Addressing the Israel Bar Association conference, Shaked made her case against judicial activism and for strengthening the legislative at the expensive of the judiciary, saying the separation of powers in Israel has been dangerously eroded.
“In recent years it seems a large part of the public has been under the impression that this outlook (of judicial restraint) has diminished. It seems decision making – governance – is no longer under the control of the people – their elected officials in the Knesset – but is held by the judiciary. The issue is at the heart of a contentious public debate,” Shaked said.
She blasted her critics for failing to accept that the issue was still being disputed, and in a jab to naysayers, said that “those objecting to this process of the erosion of powers, myself included, are labeled as ‘sons of darkness’, while those who support disenfranchising the public from their right to decide through their elected officials… are labeled the ‘sons of light’.
“I reject this division and reject those characterizations,” said a defiant Shaked.

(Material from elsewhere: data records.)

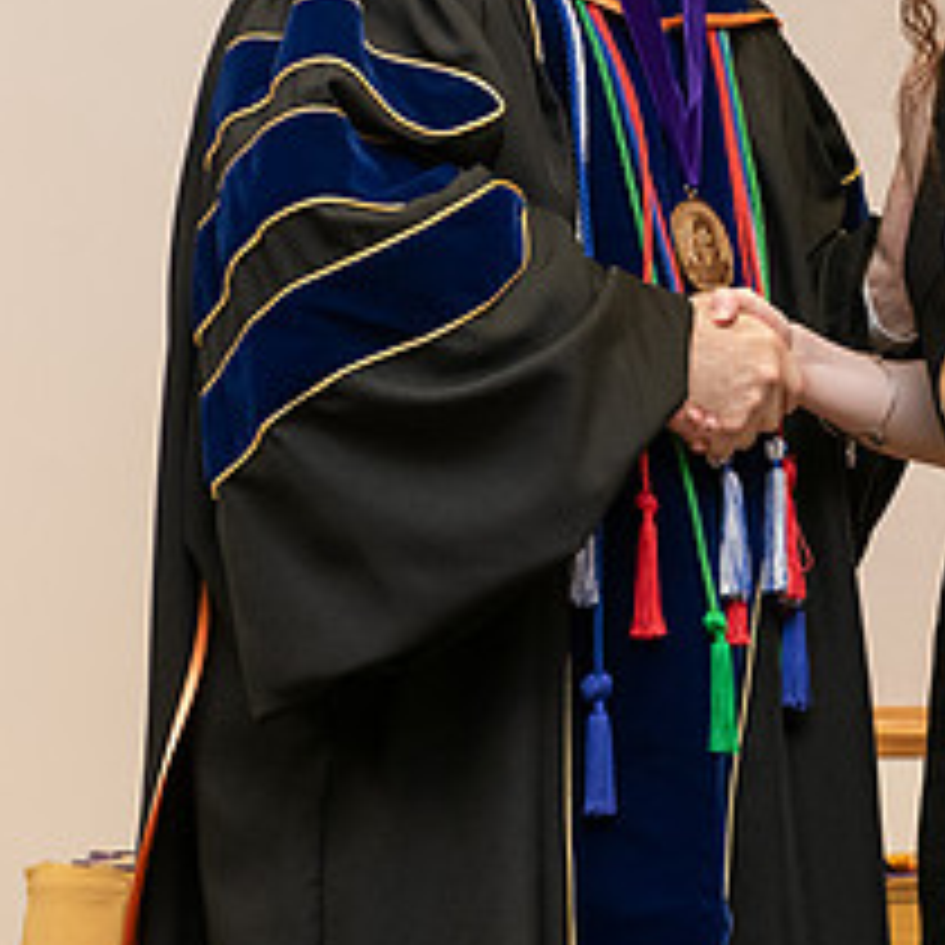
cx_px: 886
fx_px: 5065
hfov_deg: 10.6
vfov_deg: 10.6
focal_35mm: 164
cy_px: 263
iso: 2000
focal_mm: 70
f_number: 5.6
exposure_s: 1/200
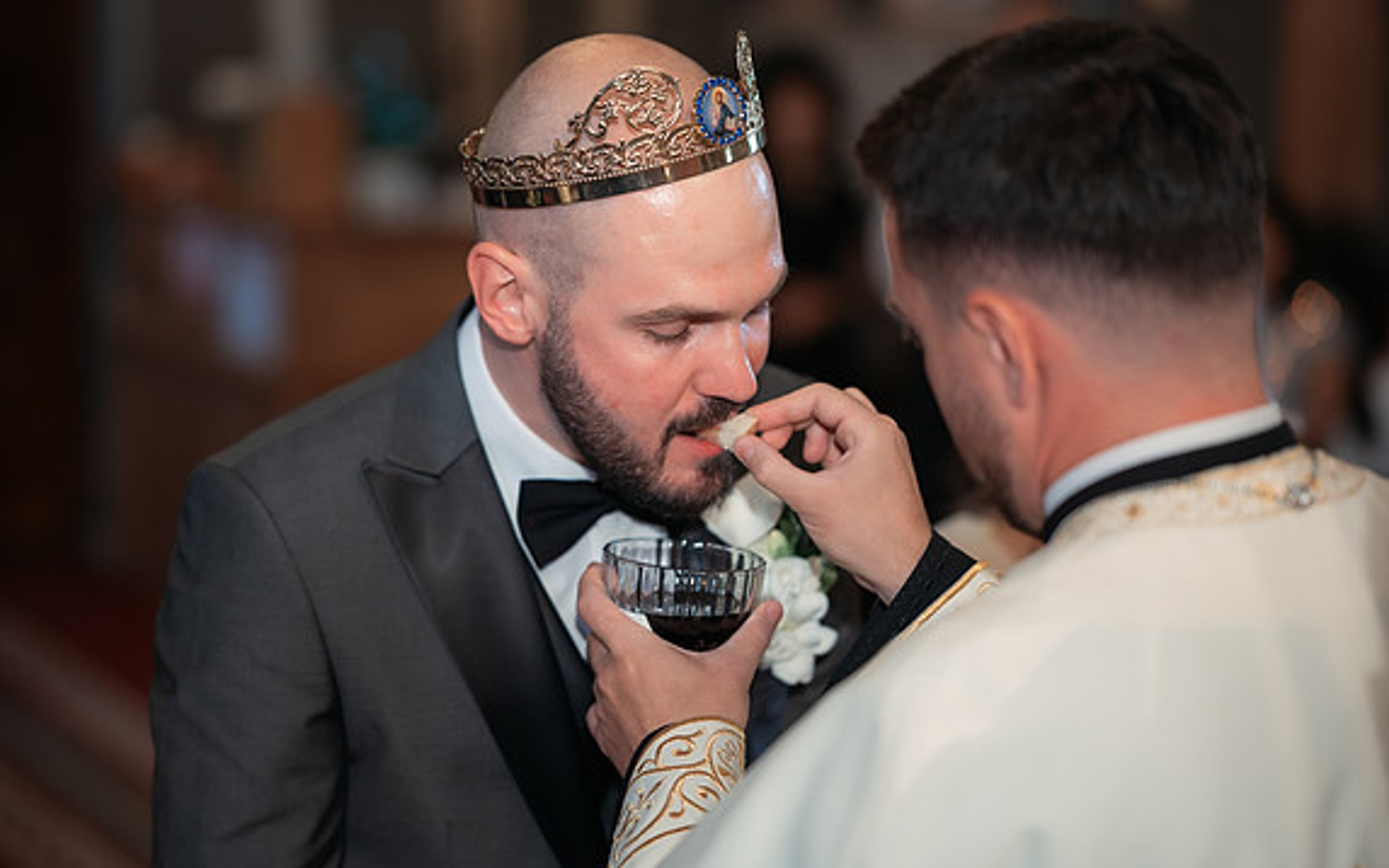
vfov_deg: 13.9
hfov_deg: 22.1
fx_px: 3558
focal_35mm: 94
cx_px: 644
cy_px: 395
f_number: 1.8
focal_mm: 85
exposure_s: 1/200
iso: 1600
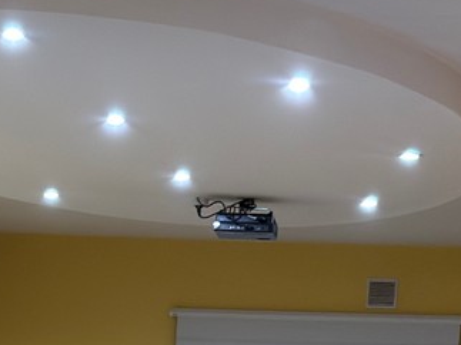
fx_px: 2077
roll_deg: -1.7
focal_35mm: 156
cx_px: 81
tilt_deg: -7.1
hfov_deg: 12.6
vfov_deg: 8.9
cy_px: 703
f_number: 1.78
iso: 320
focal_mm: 6.76
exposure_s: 1/33
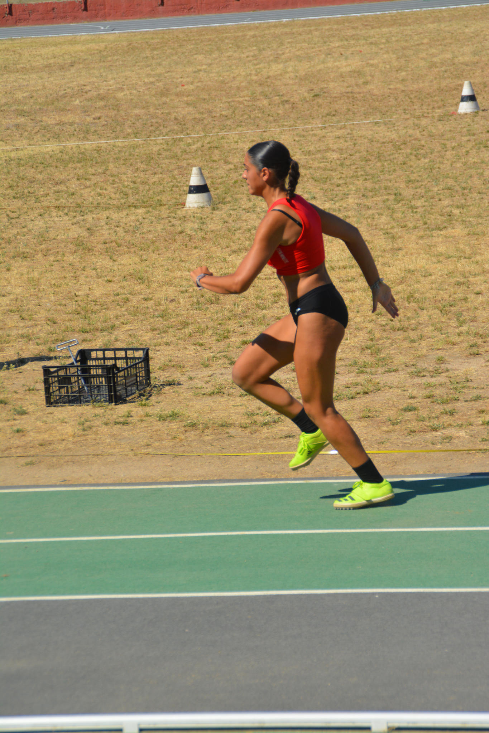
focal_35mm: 180
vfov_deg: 11.4
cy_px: 366
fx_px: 3668
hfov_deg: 7.6
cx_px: 244
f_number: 7.1
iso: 400
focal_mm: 120
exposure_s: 1/2000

Before closing her speech, the incoming minister vowed to implement a positive change in her minister, saying “I enter this important position with awe and reverence, with humility and modesty, and with a desire to improve. Changes will be made, but they will be done with the widest possible agreement and sensitivity, following an in-depth learning process.”
Shaked also commented on a labor dispute with state prosecutors, saying that she would meet the relevant parties and work to resolve the crisis.
Judicial review of Knesset-passed legislation is not native to the Israeli system. Defenders of the Supreme Court claim that it has used its power of judicial review sparingly, while detractors say it is misused to fight legally passed legislation outside of the Knesset, like in the contentious case of the state’s attempt to jail and deport African asylum seekers.
Shaked is considered a particularly fierce critic of the current composition of the Supreme Court and its intervention — when sitting as the High Court of Justice, which functions as Israel’s constitutional court — in the work of the legislative branch. In the course of the coalition negotiations she submitted six bills that would make changes to the judicial system. One would give politicians more seats on the Judicial Appointments Committee, which would allow the political leadership to impose its choice of judges even if the Supreme Court justices on the panel oppose the appointment.
Shaked is also considered the driving force in the Knesset behind a bill that would enable the Knesset to ratify laws the High Court had struck down on the grounds that they violated the Basic Law on Human Dignity and Freedom.